Kapan waktu terbaik berkunjung ke Bali?
Musim kemarau antara April hingga Oktober. Tapi saya pribadi suka datang di November—hujan turun sebentar, langit tetap cerah, dan pengunjung lebih sedikit.
Apakah perlu menyewa mobil atau motor?
Sangat disarankan. Transportasi umum di Bali terbatas. Motor lebih lincah untuk jalan sempit di Ubud atau Nusa Penida, tapi pastikan Anda punya SIM internasional.
Berapa lama waktu yang dibutuhkan untuk mengunjungi 7 tempat ini?
Minimal 7 hari jika Anda ingin santai. Bisa dikejar 5 hari dengan jadwal padat, tapi Anda akan kelelahan.
Apakah semua tempat ini ramah untuk anak kecil?
Pura Besakih dan Tanah Lot cukup ramah. Pantai Kelingking dan air terjun Tegenungan punya medan curam—awasi anak Anda ketat.
Apakah perlu pemandu wisata lokal?
Untuk Pura Besakih dan Ubud, pemandu lokal bisa menambah wawasan. Tapi untuk pantai dan air terjun, Anda bisa eksplorasi sendiri dengan panduan Google Maps.
Bali tidak akan pernah habis untuk dijelajahi.
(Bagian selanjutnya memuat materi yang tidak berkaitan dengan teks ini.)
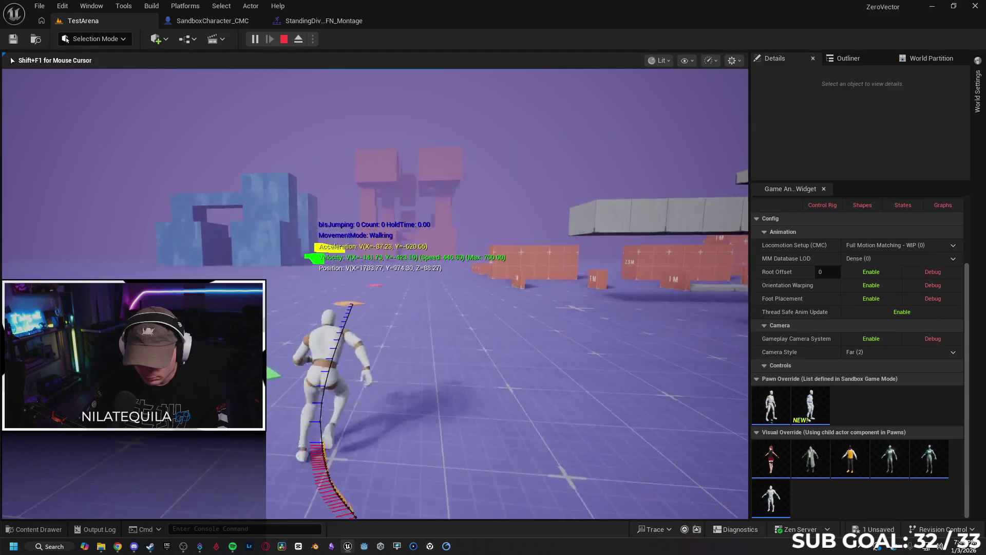
pyautogui.press('space')
pyautogui.press('space')
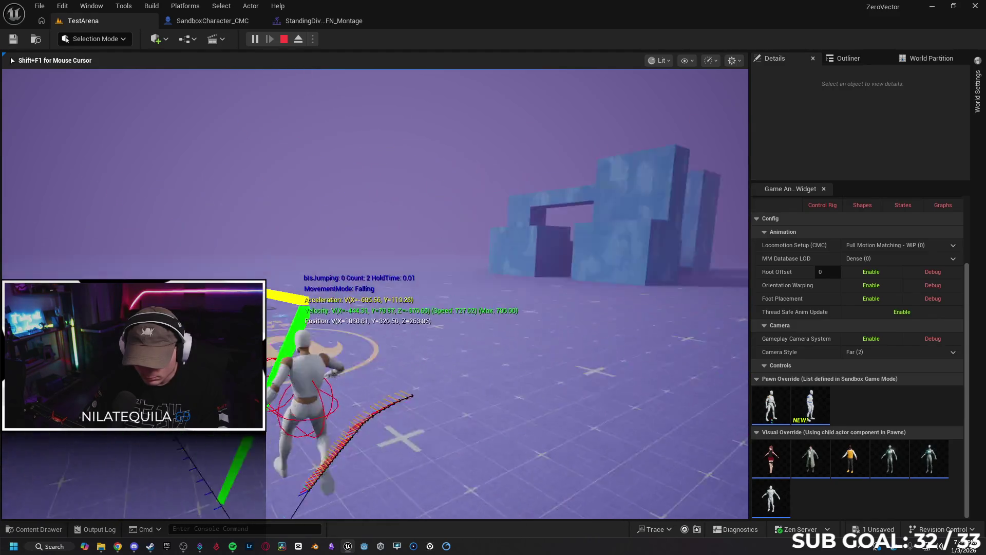
pyautogui.press('c')
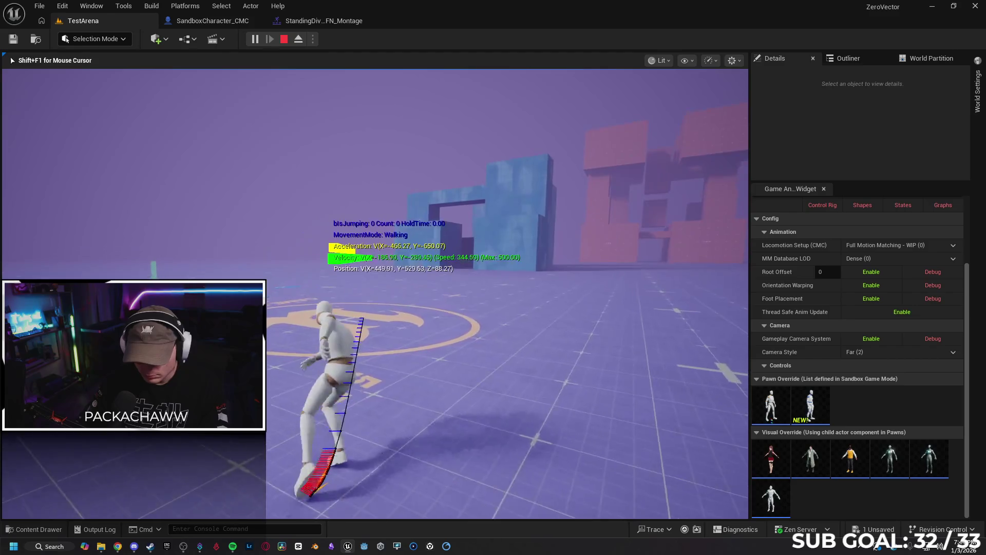
pyautogui.press('space')
pyautogui.press('c')
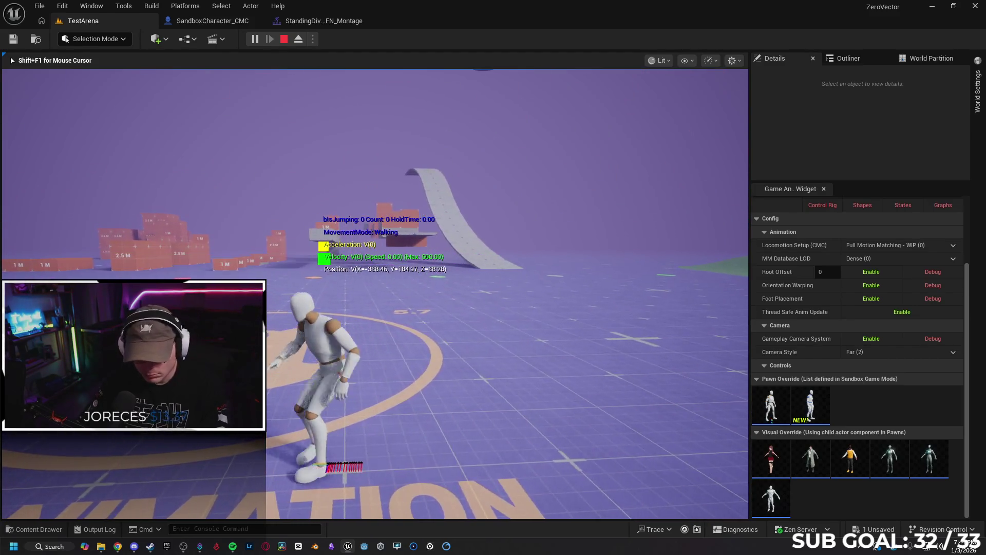
pyautogui.press('Escape')
pyautogui.click(216, 21)
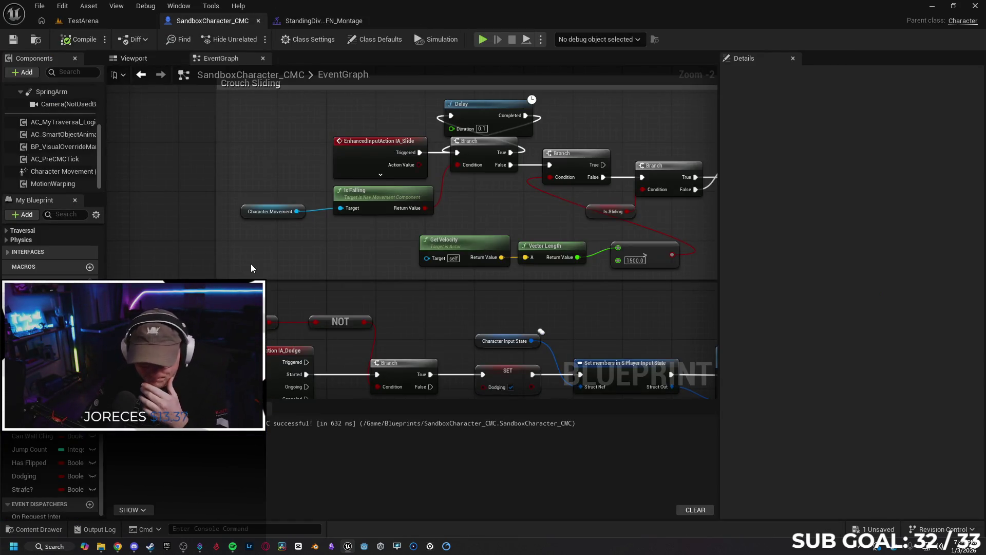
# Change the Crouch Sliding compare node's speed threshold from 1500.0 to 1000.
pyautogui.moveTo(446, 452)
pyautogui.mouseDown()
pyautogui.moveTo(430, 363)
pyautogui.moveTo(406, 374)
pyautogui.moveTo(328, 329)
pyautogui.moveTo(279, 322)
pyautogui.mouseUp()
Tujuh destinasi di atas hanyalah permulaan—masih ada Gunung Batur untuk pendaki, Pantai Amed untuk penyelam, dan Desa Penglipuran untuk yang mencari ketenangan. Yang terpenting: datang dengan hati terbuka, hormati adat setempat, dan jangan lupa bawa pulang cerita, bukan hanya foto.